Aku menggeleng. "Kalian urus saja untuk perut kalian. Kami akan urus perut kami sendiri," tegasku. "Tuan, aku akan pergi berkeliling -"

"Aku akan menemanimu," sahut Orynn.

Aku mengangguk, lantas berbalik dan pergi dari sana secepat mungkin. Aku muak dengan pemandangan ini. Aku benci karena tidak bisa melakukan apa-apa, tapi malah mereka mau melayani kami dengan spesial. Mungkin kata-kataku tadi terdengar kasar, tapi aku tak peduli. Budaya seperti itu harus diubah.

Sesampainya di luar gereja, aku langsung membungkuk dengan sebelah tangan berpegangan pada dinding gereja. Dadaku sesak, terasa nyeri, dan kepalaku pun mulai pusing. Padahal, sampai sebelumnya aku merasa baik-baik saja. Sepertinya memang sudah batasku. Baru kali ini aku tidak tidur semalaman.

"Aya?"

"Sakit sekali, dan menyesakkan," keluhku.

"Ayo, duduklah." Ia membantuku untuk duduk di sana, dan ia setengah berlutut di sebelahku. "Kamu belum makan apapun dan belum meminum obatmu. Tentu saja kamu akan seperti ini setelah perjalanan tanpa istirahat. Anak kecil sepertimu seharusnya tidur dengan baik "

Aku mengeluarkan obag dari tabib istana dan meminumnya, bahkan meski aku belum makan apapun. "Aku tidak akan bisa makan kalau wrga di sini masih kesulitan," ungkapku.

"Kamu akan mati jika bekerja dengan kondisi seperti ini. Setidaknya, kamu harus makan sesuatu," kata Orynn.
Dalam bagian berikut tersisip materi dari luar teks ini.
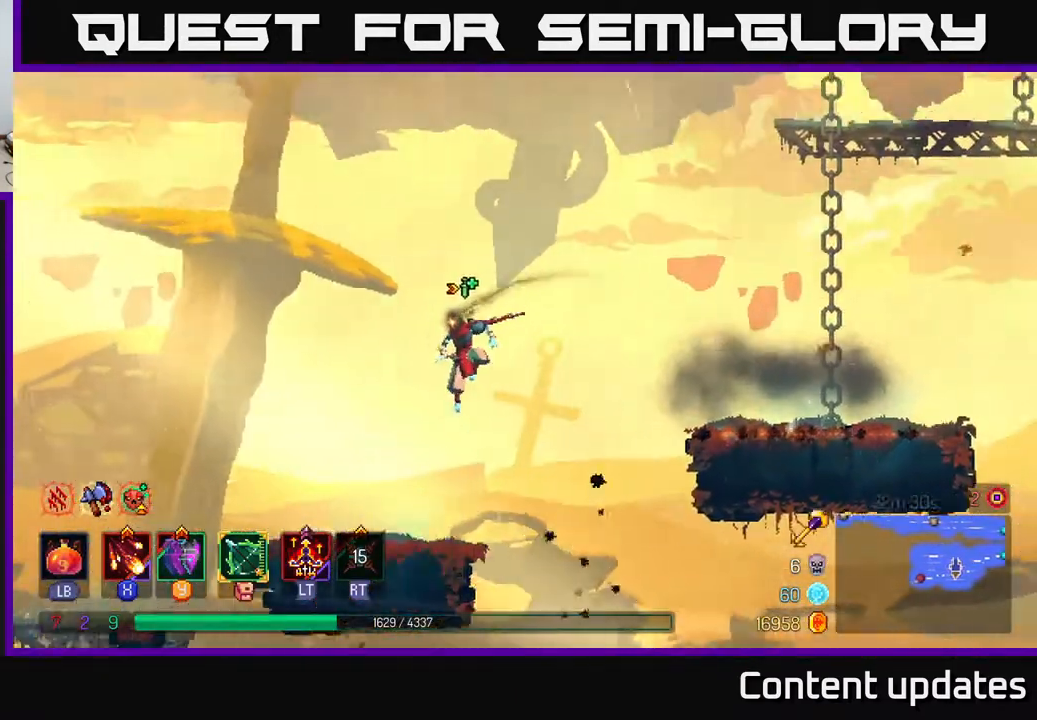
{"buttons": [], "left_stick": "left", "right_stick": "center", "events": [[400, "A", "down"], [483, "A", "up"]]}
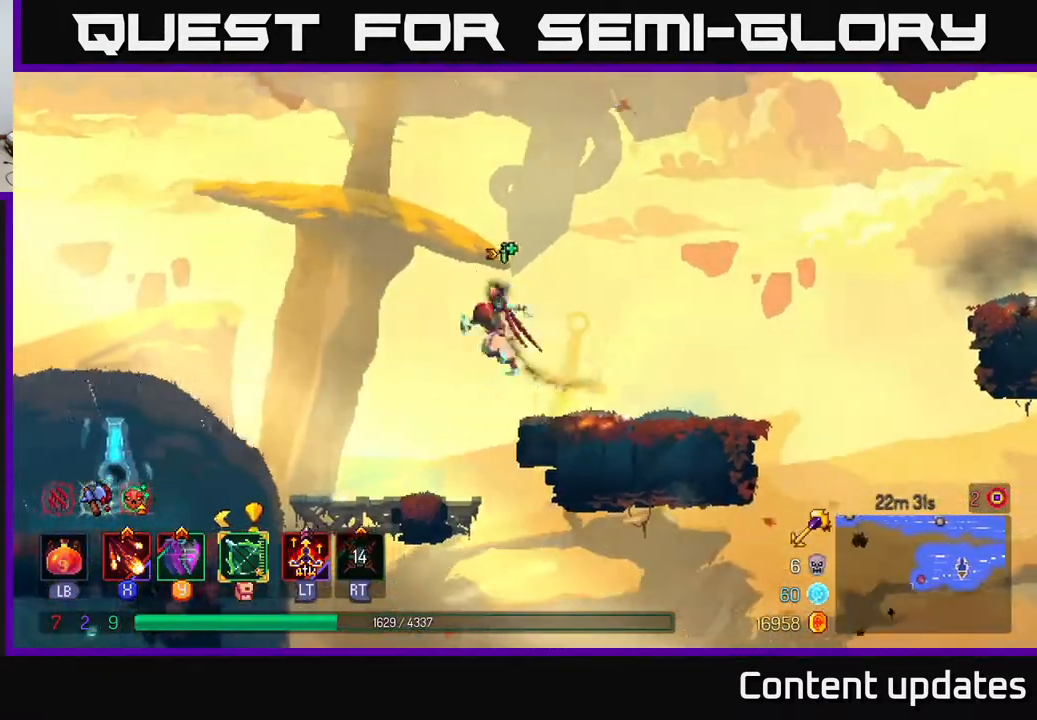
{"buttons": ["A"], "left_stick": "left", "right_stick": "center", "events": [[400, "A", "down"]]}
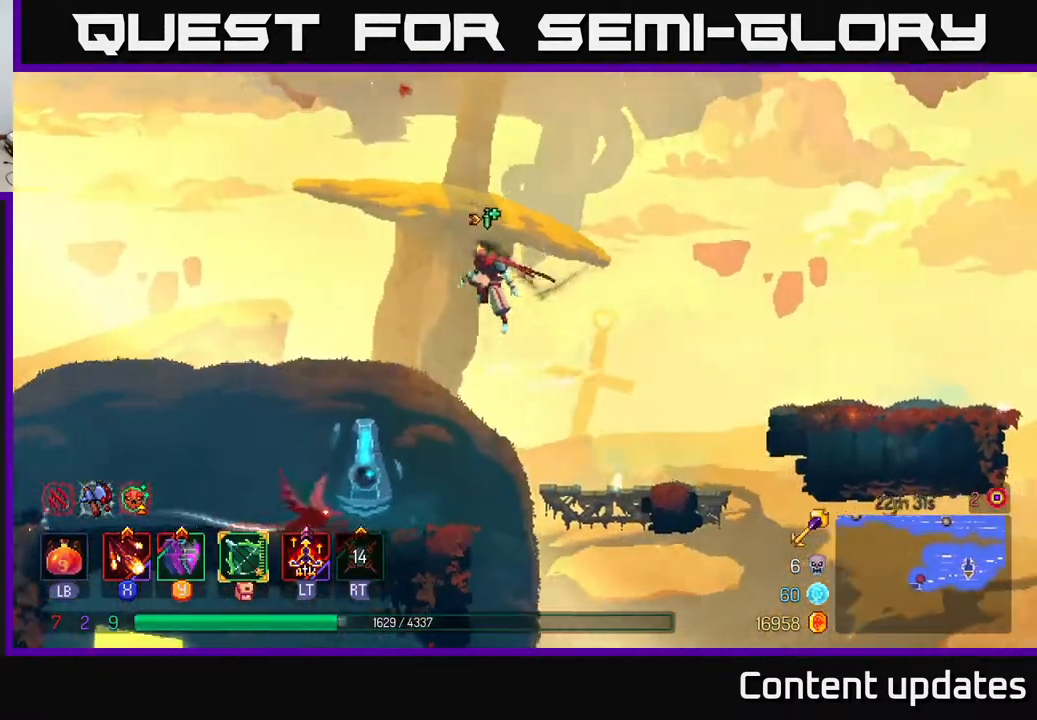
{"buttons": [], "left_stick": "center", "right_stick": "center", "events": [[67, "A", "up"], [217, "left_stick", "down"], [250, "A", "down"], [333, "A", "up"], [350, "left_stick", "center"]]}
Aku tak menanggapinya. Aku menoleh ke arah aliran sungai yang cukup jauh, tapi masih terlihat. Di sana adalah lokasi para warga menbuat tambak untuk beternak ikan air tawar. Kering, suram, dan menyedihkan. Aku memang tidak paham peternakan dan pertanian, tapi siapapun akan tahu bahwa desa ini akan segera mati jika air sungai tetap tidak mengalir deras.

"Kiiiiik!!"

Aku mendongak, menatap Jawa yang sejak tadi pergi berjalan-jalan. Ia datang bersama elang milik Damian. Jawa mendarat di atas kepalaku, sedangkan elang milik Damian mendarat di lenganku. Tak kusangka, elang ini lebih berat dari Jawa. Wajahnya tampak keren dilihat dari dekat, begitu berwibawa. Berbeda dengan Jawa yang lembut dan manis.

Orynn mengambil surat yang digulung kecil di kaki kanan elang itu. Ia membukanya, lalu membacakannya. "Theletray sudah rata dengan tanah. Kerajaan Drow membumihanguskannya. Kami bergerak ke Kerajaan Drow. Kirimkan pesan ke Kaisar Beltzaar," sebutnya.

Aku menghela napas kasar. "Kalau tidak ada yang namanya perdamaian, sudah kuhancurkan dam secara sepihak."

"Oh, aku kira kamu akan melakukan cara itu."

"Tidak. Itu akan tidak adil, dan mereka akan merendahkanku nanti. Dan, jika kita lakukan itu, perang akan terjadi lagi. Aku tidak mau itu," ungkapku.

Orynn menaruh tangannya di atas kepalaku. "Aku setuju."